しかし北形を名乗るのならこれまでと同じではいけない。
周りに認めてもらう必要がある。
けれども簡単には認めてもらえないだろう。
「急なことだね……」
「今すぐ決めなくてもいいわ。じっくり考えて……」
「いや、やるよ」
キズクのためではあるものの、もしキズクが負担に思うのならそれはレイカの本望ではない。

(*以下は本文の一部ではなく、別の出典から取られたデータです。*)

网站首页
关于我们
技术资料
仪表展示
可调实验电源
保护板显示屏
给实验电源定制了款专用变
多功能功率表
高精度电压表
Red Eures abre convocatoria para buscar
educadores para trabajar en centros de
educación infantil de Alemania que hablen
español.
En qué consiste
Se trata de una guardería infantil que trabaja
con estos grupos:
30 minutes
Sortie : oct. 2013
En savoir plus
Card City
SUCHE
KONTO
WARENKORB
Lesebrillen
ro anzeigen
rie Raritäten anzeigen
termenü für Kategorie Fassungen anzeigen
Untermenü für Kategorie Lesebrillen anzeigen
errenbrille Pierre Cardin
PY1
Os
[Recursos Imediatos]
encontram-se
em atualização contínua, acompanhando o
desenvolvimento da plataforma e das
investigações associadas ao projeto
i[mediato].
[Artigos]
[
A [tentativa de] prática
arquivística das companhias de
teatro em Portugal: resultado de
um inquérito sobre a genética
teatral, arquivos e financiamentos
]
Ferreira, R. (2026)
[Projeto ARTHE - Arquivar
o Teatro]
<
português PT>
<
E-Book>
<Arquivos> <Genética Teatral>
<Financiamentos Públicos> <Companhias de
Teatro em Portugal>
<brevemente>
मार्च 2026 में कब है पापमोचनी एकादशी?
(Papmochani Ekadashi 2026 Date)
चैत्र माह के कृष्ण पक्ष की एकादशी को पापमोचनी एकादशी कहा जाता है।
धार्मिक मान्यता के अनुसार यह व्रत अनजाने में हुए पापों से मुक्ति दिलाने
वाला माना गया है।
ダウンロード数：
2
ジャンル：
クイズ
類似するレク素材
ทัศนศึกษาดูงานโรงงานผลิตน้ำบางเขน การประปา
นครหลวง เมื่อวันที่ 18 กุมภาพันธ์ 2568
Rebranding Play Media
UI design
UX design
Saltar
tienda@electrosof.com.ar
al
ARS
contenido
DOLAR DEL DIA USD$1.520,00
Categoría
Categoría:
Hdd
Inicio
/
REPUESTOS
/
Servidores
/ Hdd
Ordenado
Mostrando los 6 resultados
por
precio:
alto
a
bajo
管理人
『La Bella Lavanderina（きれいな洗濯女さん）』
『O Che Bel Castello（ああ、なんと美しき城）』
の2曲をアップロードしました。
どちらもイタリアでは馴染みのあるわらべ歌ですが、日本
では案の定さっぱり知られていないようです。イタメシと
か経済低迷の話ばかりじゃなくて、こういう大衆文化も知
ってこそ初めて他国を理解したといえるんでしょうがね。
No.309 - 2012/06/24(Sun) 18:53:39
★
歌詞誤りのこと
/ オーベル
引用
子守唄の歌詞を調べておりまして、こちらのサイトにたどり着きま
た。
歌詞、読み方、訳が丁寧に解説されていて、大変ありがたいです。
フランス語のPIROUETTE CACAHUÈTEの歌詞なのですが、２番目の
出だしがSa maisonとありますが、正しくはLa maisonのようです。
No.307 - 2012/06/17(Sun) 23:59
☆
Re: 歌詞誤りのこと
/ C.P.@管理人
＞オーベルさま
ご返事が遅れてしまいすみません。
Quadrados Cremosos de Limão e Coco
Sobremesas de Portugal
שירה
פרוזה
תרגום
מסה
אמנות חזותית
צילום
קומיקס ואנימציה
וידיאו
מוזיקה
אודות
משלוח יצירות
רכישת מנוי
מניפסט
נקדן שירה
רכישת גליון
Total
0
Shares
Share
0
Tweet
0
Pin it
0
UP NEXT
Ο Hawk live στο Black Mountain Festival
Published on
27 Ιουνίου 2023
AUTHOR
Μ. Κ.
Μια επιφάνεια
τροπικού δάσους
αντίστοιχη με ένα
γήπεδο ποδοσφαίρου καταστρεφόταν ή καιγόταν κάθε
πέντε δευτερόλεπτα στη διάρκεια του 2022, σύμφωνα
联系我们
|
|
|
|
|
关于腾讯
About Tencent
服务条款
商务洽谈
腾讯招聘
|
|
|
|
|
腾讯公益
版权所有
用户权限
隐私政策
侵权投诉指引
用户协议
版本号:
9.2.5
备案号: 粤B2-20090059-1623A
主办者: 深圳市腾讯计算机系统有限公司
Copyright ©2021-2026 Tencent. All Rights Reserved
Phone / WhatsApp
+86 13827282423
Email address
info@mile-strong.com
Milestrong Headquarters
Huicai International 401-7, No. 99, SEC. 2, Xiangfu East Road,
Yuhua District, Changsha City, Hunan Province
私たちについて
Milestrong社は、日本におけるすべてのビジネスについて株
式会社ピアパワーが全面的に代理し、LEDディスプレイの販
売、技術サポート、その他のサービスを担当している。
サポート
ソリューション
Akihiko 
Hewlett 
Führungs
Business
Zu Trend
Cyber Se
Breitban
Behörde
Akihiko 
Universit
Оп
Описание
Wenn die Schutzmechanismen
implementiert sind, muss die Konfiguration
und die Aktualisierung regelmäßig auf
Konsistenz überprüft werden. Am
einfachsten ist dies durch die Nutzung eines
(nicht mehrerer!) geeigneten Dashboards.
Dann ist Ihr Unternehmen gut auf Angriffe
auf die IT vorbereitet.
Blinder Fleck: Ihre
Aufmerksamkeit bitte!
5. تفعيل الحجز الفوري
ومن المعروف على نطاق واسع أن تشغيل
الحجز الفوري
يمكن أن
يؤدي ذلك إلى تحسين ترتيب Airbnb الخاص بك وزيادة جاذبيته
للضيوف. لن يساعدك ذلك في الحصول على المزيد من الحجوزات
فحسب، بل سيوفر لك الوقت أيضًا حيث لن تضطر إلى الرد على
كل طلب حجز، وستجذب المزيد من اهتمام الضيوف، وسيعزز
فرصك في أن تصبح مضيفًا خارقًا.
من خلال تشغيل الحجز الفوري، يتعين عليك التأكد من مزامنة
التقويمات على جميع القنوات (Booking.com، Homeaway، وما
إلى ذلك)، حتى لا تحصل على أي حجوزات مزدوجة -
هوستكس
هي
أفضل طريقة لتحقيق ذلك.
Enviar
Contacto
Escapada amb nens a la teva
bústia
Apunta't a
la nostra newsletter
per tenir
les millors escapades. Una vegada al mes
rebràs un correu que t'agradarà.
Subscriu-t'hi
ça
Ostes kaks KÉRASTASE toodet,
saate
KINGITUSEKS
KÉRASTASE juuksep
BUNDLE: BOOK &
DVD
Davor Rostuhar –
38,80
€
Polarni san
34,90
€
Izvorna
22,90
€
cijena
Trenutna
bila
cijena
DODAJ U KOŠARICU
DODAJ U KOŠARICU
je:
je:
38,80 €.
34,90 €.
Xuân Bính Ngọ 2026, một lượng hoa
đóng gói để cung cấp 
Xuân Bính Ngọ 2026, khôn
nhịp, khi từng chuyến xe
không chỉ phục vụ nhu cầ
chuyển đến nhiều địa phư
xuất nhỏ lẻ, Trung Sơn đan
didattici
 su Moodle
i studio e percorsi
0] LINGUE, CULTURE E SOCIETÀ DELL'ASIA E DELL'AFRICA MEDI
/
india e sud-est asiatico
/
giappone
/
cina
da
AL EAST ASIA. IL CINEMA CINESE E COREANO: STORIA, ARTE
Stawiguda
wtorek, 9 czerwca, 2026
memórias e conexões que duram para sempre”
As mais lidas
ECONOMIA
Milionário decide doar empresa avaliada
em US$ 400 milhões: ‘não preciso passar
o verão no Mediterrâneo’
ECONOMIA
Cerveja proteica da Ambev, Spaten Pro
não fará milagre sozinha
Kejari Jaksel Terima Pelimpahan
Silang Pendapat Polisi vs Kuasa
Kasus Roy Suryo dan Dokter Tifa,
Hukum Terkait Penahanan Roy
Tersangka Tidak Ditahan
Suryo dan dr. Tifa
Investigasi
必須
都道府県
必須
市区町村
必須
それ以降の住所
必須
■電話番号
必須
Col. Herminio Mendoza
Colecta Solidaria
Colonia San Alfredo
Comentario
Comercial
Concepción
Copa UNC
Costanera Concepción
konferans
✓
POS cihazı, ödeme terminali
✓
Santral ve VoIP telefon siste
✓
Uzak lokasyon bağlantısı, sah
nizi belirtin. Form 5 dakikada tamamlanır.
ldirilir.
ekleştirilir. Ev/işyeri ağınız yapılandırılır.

強制するつもりはなく、キズクが別の道を選ぶとしても応援するつもりだった。
キズクはまっすぐにレイカの目を見て答えた。
覚悟なんて、とっくに決まっていた。
剣を教えてもらえるならキズクとしても望むところだ。
回帰前、弱った体を押して剣を教えてくれた母のことを思い出す。
あの時の続き、改めてレイカが師匠となる。
「分かったわ。私は厳しいから覚悟なさい」
レイカは目を細めて笑う。
キズクがそう答えると思っていたけど、息子がまっすぐに立ち上がる眩しいほどの姿を見て、答えが分かっていても嬉しかった。
「それともう一つ」
「もう一つ……ですか?」
今度はムサシが口を開く。
「入ってくれ」
ムサシが部屋の外に向けて声をかけると、一人の男性が入ってきた。
「どうも〜」
三十代ぐらいに見える男は軽く手を上げて、ヒラヒラと振りながら軽く挨拶する。
「この人は大石光二、お前と同じテイマーだ」
「えっ、テイマー……なんですか?」
北形家は剣の家である。
なのにテイマーを呼ぶなんて意外だとキズクは驚く。
「モンスターと契約している事実は変えようがない。今回キズクが契約している二体の魔獣は確かにお前を助けようとした。ならば一緒に強くなるべきだろう」
ムサシの考えもまた意外だった。
リッカとノアのことをムサシもよく思っていないのだと思っていたが、そんなこともないのかもしれない。